Please repeat everything from the start of the data down to the line containing "genus: Eremnophila", including both ends, word for word and nothing further.

> _The input_
#####
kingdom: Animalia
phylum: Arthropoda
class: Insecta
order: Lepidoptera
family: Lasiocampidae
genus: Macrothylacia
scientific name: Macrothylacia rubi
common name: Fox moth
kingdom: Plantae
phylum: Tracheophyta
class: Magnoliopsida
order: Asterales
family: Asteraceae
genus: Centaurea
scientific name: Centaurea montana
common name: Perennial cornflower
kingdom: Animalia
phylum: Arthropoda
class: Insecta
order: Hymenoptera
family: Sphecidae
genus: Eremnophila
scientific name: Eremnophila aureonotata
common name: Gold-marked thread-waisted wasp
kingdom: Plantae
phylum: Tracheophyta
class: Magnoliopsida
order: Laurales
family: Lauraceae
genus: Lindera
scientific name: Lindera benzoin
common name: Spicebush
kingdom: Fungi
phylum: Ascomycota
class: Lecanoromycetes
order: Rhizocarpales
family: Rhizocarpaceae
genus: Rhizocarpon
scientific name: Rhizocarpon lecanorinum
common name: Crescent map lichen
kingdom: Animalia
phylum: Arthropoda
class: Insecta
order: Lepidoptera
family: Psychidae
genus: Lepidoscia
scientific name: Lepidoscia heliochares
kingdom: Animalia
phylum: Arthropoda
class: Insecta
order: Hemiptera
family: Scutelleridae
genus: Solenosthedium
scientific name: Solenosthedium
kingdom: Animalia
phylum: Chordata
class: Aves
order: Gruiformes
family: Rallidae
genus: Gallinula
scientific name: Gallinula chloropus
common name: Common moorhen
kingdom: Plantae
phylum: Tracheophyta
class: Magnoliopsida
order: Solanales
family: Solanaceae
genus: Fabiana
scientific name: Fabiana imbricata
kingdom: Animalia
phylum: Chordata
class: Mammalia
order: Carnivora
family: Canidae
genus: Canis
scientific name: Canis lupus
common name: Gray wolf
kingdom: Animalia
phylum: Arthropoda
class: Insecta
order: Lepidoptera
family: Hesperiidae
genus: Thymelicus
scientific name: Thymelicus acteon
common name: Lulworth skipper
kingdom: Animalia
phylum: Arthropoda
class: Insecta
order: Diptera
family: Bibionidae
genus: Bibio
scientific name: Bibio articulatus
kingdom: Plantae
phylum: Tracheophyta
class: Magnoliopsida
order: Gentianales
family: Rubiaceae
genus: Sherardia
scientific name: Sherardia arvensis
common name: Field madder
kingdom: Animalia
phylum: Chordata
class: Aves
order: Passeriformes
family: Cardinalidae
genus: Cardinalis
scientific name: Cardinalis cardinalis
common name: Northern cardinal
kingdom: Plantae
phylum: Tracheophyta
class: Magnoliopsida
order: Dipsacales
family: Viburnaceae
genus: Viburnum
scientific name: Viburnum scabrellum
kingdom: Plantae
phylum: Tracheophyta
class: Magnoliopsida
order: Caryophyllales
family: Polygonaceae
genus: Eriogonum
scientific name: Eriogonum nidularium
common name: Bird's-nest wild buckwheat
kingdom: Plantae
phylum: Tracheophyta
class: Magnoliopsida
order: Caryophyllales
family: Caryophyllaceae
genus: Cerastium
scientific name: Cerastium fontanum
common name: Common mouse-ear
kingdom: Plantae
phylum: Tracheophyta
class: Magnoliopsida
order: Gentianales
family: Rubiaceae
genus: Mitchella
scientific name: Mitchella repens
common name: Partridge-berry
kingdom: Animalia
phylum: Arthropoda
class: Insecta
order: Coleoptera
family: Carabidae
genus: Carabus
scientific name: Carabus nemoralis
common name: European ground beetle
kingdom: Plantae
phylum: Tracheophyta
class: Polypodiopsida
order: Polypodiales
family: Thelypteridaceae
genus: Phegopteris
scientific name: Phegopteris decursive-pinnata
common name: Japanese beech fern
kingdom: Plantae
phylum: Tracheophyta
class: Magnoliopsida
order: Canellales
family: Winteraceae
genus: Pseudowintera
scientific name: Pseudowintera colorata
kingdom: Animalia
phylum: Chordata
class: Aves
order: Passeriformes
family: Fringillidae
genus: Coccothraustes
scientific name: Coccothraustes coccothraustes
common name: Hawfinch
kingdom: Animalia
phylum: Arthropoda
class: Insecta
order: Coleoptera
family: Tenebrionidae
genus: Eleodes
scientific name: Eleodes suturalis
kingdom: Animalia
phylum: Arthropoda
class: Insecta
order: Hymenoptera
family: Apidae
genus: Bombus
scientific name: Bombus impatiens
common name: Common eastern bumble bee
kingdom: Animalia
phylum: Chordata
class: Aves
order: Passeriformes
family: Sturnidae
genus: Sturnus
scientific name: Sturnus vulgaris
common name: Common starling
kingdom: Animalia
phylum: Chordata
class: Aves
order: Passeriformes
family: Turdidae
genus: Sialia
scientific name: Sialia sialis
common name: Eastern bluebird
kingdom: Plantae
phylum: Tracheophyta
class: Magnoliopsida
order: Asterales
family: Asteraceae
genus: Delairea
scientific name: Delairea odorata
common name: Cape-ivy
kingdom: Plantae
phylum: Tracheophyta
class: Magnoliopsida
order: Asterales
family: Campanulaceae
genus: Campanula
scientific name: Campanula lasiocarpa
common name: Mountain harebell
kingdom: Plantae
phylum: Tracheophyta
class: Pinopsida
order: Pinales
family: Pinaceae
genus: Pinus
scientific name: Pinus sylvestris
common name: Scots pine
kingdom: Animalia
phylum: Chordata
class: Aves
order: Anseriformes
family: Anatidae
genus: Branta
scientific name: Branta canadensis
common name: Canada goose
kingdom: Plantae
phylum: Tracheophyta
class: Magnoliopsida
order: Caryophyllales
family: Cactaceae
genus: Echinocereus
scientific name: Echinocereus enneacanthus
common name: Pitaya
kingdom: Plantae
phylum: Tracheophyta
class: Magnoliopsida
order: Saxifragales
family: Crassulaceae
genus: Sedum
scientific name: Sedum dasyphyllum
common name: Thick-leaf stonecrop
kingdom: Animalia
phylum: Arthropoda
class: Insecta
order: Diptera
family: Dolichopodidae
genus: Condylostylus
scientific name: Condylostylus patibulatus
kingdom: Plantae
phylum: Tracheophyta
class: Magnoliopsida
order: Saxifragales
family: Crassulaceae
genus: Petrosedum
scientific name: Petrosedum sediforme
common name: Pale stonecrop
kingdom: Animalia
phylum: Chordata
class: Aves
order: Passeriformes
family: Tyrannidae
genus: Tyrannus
#####
> _Response for this exercise_
kingdom: Animalia
phylum: Arthropoda
class: Insecta
order: Lepidoptera
family: Lasiocampidae
genus: Macrothylacia
scientific name: Macrothylacia rubi
common name: Fox moth
kingdom: Plantae
phylum: Tracheophyta
class: Magnoliopsida
order: Asterales
family: Asteraceae
genus: Centaurea
scientific name: Centaurea montana
common name: Perennial cornflower
kingdom: Animalia
phylum: Arthropoda
class: Insecta
order: Hymenoptera
family: Sphecidae
genus: Eremnophila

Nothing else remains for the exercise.